## START Material provided

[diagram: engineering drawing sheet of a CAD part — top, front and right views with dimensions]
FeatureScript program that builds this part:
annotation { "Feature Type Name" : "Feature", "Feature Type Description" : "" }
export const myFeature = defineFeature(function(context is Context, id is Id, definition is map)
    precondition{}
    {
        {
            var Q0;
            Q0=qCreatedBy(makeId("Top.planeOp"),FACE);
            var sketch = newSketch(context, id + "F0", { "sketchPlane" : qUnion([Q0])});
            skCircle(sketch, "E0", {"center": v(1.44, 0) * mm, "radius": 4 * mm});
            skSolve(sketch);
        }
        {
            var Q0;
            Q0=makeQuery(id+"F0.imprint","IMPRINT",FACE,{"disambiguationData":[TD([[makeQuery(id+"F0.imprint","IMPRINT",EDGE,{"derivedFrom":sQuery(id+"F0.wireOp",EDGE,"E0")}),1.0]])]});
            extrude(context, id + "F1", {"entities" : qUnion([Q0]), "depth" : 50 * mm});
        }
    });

## END Material provided

▶ _Written instruction_
Copy all the lines above, substituting "script" for "program" and leaving everything else unchanged.

▶ _Reply_
[diagram: engineering drawing sheet of a CAD part — top, front and right views with dimensions]
FeatureScript script that builds this part:
annotation { "Feature Type Name" : "Feature", "Feature Type Description" : "" }
export const myFeature = defineFeature(function(context is Context, id is Id, definition is map)
    precondition{}
    {
        {
            var Q0;
            Q0=qCreatedBy(makeId("Top.planeOp"),FACE);
            var sketch = newSketch(context, id + "F0", { "sketchPlane" : qUnion([Q0])});
            skCircle(sketch, "E0", {"center": v(1.44, 0) * mm, "radius": 4 * mm});
            skSolve(sketch);
        }
        {
            var Q0;
            Q0=makeQuery(id+"F0.imprint","IMPRINT",FACE,{"disambiguationData":[TD([[makeQuery(id+"F0.imprint","IMPRINT",EDGE,{"derivedFrom":sQuery(id+"F0.wireOp",EDGE,"E0")}),1.0]])]});
            extrude(context, id + "F1", {"entities" : qUnion([Q0]), "depth" : 50 * mm});
        }
    });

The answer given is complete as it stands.